A user wants to generate a decimal value in the Parquet file format. They have created a Domain Attribute titled "balance" that will be used to generate this value.



The user must configure the property keys appropriately. They must also assign and configure a Generator that generates the "decimal" data type.


Step 1 - Set Property Keys for the Attribute

For decimal values, the following property keys will need to be changed: 

  • columnType - bytes
  • logicalType - decimal
  • precision - appropriate integer value (e.g., 5)
  • scale - appropriate integer value (e.g., 2)


Below, the balance Attribute has a precision of "5" and a scale of "2" (e.g., 999.55).


Step 2: Generator Assignment and Configuration

Any Generator that generates a decimal value can be used for generating logical decimal values. For example, the RandomDecimalGen or RangeDecimalGen Generator can be used. 


RandomDecimalGen Generator Example

The Generator will generate random decimal values between 100 and 999 with this format #0.00.


RangeDecimalGen Generator Example

The Generator will generate a value starting at 100 with this format #0.00. The value will jump by 0.15 for each record in ascending order. For this example, the value will be changed as shown below for each record: 

  • Record 1 - 100.00
  • Record 2 - 100.15
  • Record 3 - 100.30 
  • Record 4 - 100.45
  • ...

——————————

■ REQUIRED ACTION 1 ■
Rewrite each of the rows below, replacing "Pets" with "Animais de estimação" wherever it occurs and leaving everything else unchanged. Leave the pictures out of your version.

——————————

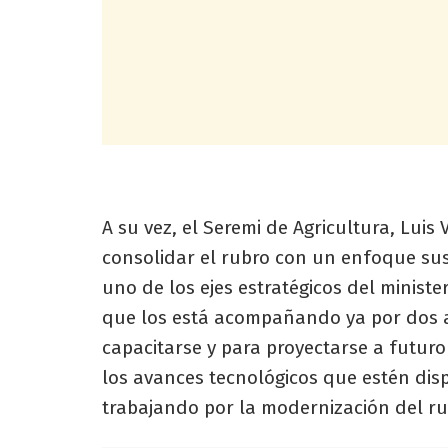
A su vez, el Seremi de Agricultura, Luis
consolidar el rubro con un enfoque sus
uno de los ejes estratégicos del ministe
que los está acompañando ya por dos a
capacitarse y para proyectarse a futuro
los avances tecnológicos que estén disp
trabajando por la modernización del ru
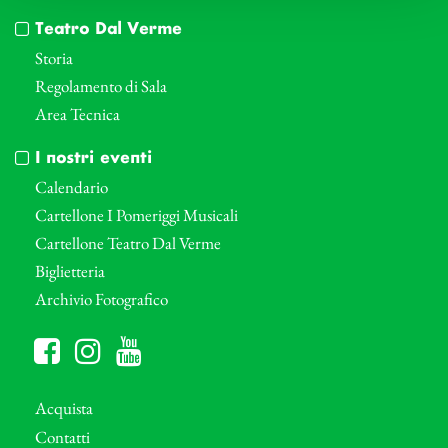
Teatro Dal Verme
Storia
Regolamento di Sala
Area Tecnica
I nostri eventi
Calendario
Cartellone I Pomeriggi Musicali
Cartellone Teatro Dal Verme
Biglietteria
Archivio Fotografico
Acquista
Contatti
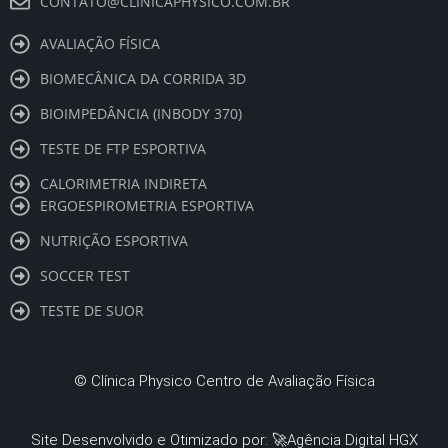
CONTATO@CLINICAPHYSICO.COM.BR
AVALIAÇÃO FÍSICA
BIOMECÂNICA DA CORRIDA 3D
BIOIMPEDÂNCIA (INBODY 370)
TESTE DE FTP ESPORTIVA
CALORIMETRIA INDIRETA
ERGOESPIROMETRIA ESPORTIVA
NUTRIÇÃO ESPORTIVA
SOCCER TEST
TESTE DE SUOR
©
Clínica Physico Centro de Avaliação Física
Site Desenvolvido e Otimizado por: 🚀
Agência Digital HGX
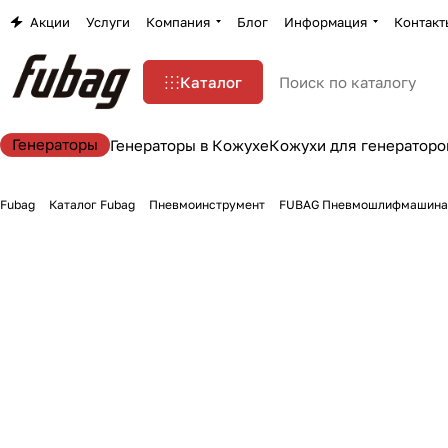
Акции
Услуги
Компания
Блог
Информация
Контакт
Каталог
Генераторы
Генераторы в Кожухе
Кожухи для генераторо
Fubag
Каталог Fubag
Пневмоинструмент
FUBAG Пневмошлифмашина 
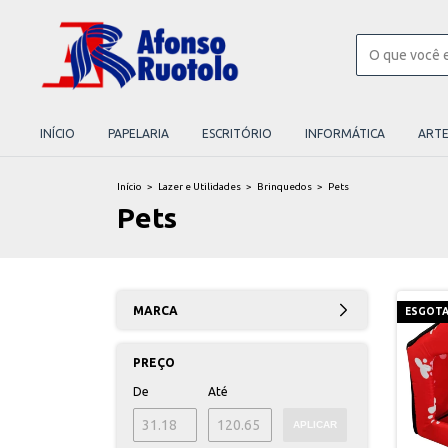
INÍCIO
PAPELARIA
ESCRITÓRIO
INFORMÁTICA
ART
Início
>
Lazer e Utilidades
>
Brinquedos
>
Pets
Pets
MARCA
ESGOT
PREÇO
De
Até
APLICAR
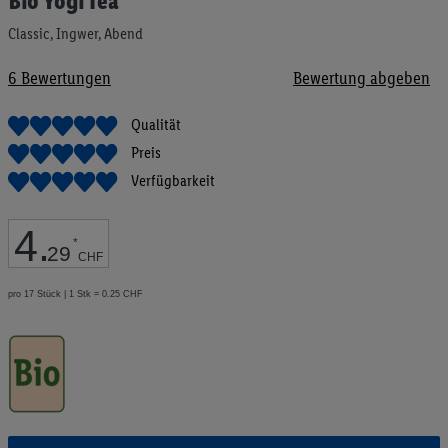
Bio Yogi Tea
Anfang
der
Classic, Ingwer, Abend
Bildgalerie
springen
6
Bewertungen
Bewertung abgeben
Qualität
Preis
Verfügbarkeit
4
.
*
29
CHF
pro 17 Stück | 1 Stk = 0.25 CHF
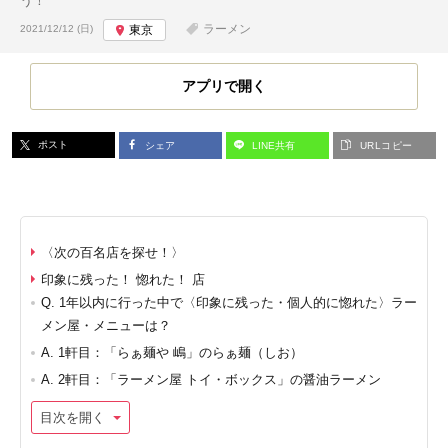
う！
投稿日:
ラーメン
2021/12/12 (日)
東京
アプリで開く
ポスト
シェア
LINE共有
URLコピー
〈次の百名店を探せ！〉
印象に残った！ 惚れた！ 店
Q. 1年以内に行った中で〈印象に残った・個人的に惚れた〉ラー
メン屋・メニューは？
A. 1軒目：「らぁ麺や 嶋」のらぁ麺（しお）
A. 2軒目：「ラーメン屋 トイ・ボックス」の醤油ラーメン
目次を開く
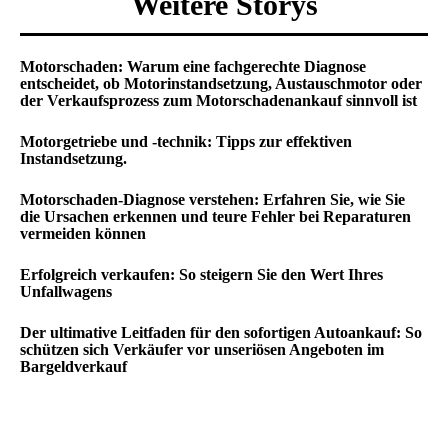
Weitere Storys
Motorschaden: Warum eine fachgerechte Diagnose
entscheidet, ob Motorinstandsetzung, Austauschmotor oder
der Verkaufsprozess zum Motorschadenankauf sinnvoll ist
Motorgetriebe und -technik: Tipps zur effektiven
Instandsetzung.
Motorschaden-Diagnose verstehen: Erfahren Sie, wie Sie
die Ursachen erkennen und teure Fehler bei Reparaturen
vermeiden können
Erfolgreich verkaufen: So steigern Sie den Wert Ihres
Unfallwagens
Der ultimative Leitfaden für den sofortigen Autoankauf: So
schützen sich Verkäufer vor unseriösen Angeboten im
Bargeldverkauf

——————————

■ REQUIRED ACTION 2 ■
Reproduce the entire text on generating decimal values in Parquet files word for word.

■ RESPONSE 1 ■
A su vez, el Seremi de Agricultura, Luis
consolidar el rubro con un enfoque sus
uno de los ejes estratégicos del ministe
que los está acompañando ya por dos a
capacitarse y para proyectarse a futuro
los avances tecnológicos que estén disp
trabajando por la modernización del ru
Teatro Dal Verme
Storia
Regolamento di Sala
Area Tecnica
I nostri eventi
Calendario
Cartellone I Pomeriggi Musicali
Cartellone Teatro Dal Verme
Biglietteria
Archivio Fotografico
Acquista
Contatti
CONTATO@CLINICAPHYSICO.COM.BR
AVALIAÇÃO FÍSICA
BIOMECÂNICA DA CORRIDA 3D
BIOIMPEDÂNCIA (INBODY 370)
TESTE DE FTP ESPORTIVA
CALORIMETRIA INDIRETA
ERGOESPIROMETRIA ESPORTIVA
NUTRIÇÃO ESPORTIVA
SOCCER TEST
TESTE DE SUOR
©
Clínica Physico Centro de Avaliação Física
Site Desenvolvido e Otimizado por: 🚀
Agência Digital HGX
Акции
Услуги
Компания
Блог
Информация
Контакт
Каталог
Генераторы
Генераторы в Кожухе
Кожухи для генераторо
Fubag
Каталог Fubag
Пневмоинструмент
FUBAG Пневмошлифмашина 
INÍCIO
PAPELARIA
ESCRITÓRIO
INFORMÁTICA
ART
Início
>
Lazer e Utilidades
>
Brinquedos
>
Animais de estimação
Animais de estimação
MARCA
ESGOT
PREÇO
De
Até
APLICAR
Bio Yogi Tea
Anfang
der
Classic, Ingwer, Abend
Bildgalerie
springen
6
Bewertungen
Bewertung abgeben
Qualität
Preis
Verfügbarkeit
4
.
*
29
CHF
pro 17 Stück | 1 Stk = 0.25 CHF
う！
投稿日:
ラーメン
2021/12/12 (日)
東京
アプリで開く
ポスト
シェア
LINE共有
URLコピー
〈次の百名店を探せ！〉
印象に残った！ 惚れた！ 店
Q. 1年以内に行った中で〈印象に残った・個人的に惚れた〉ラー
メン屋・メニューは？
A. 1軒目：「らぁ麺や 嶋」のらぁ麺（しお）
A. 2軒目：「ラーメン屋 トイ・ボックス」の醤油ラーメン
目次を開く
Weitere Storys
Motorschaden: Warum eine fachgerechte Diagnose
entscheidet, ob Motorinstandsetzung, Austauschmotor oder
der Verkaufsprozess zum Motorschadenankauf sinnvoll ist
Motorgetriebe und -technik: Tipps zur effektiven
Instandsetzung.
Motorschaden-Diagnose verstehen: Erfahren Sie, wie Sie
die Ursachen erkennen und teure Fehler bei Reparaturen
vermeiden können
Erfolgreich verkaufen: So steigern Sie den Wert Ihres
Unfallwagens
Der ultimative Leitfaden für den sofortigen Autoankauf: So
schützen sich Verkäufer vor unseriösen Angeboten im
Bargeldverkauf

■ RESPONSE 2 ■
A user wants to generate a decimal value in the Parquet file format. They have created a Domain Attribute titled "balance" that will be used to generate this value.



The user must configure the property keys appropriately. They must also assign and configure a Generator that generates the "decimal" data type.


Step 1 - Set Property Keys for the Attribute

For decimal values, the following property keys will need to be changed: 

  • columnType - bytes
  • logicalType - decimal
  • precision - appropriate integer value (e.g., 5)
  • scale - appropriate integer value (e.g., 2)


Below, the balance Attribute has a precision of "5" and a scale of "2" (e.g., 999.55).


Step 2: Generator Assignment and Configuration

Any Generator that generates a decimal value can be used for generating logical decimal values. For example, the RandomDecimalGen or RangeDecimalGen Generator can be used. 


RandomDecimalGen Generator Example

The Generator will generate random decimal values between 100 and 999 with this format #0.00.


RangeDecimalGen Generator Example

The Generator will generate a value starting at 100 with this format #0.00. The value will jump by 0.15 for each record in ascending order. For this example, the value will be changed as shown below for each record: 

  • Record 1 - 100.00
  • Record 2 - 100.15
  • Record 3 - 100.30 
  • Record 4 - 100.45
  • ...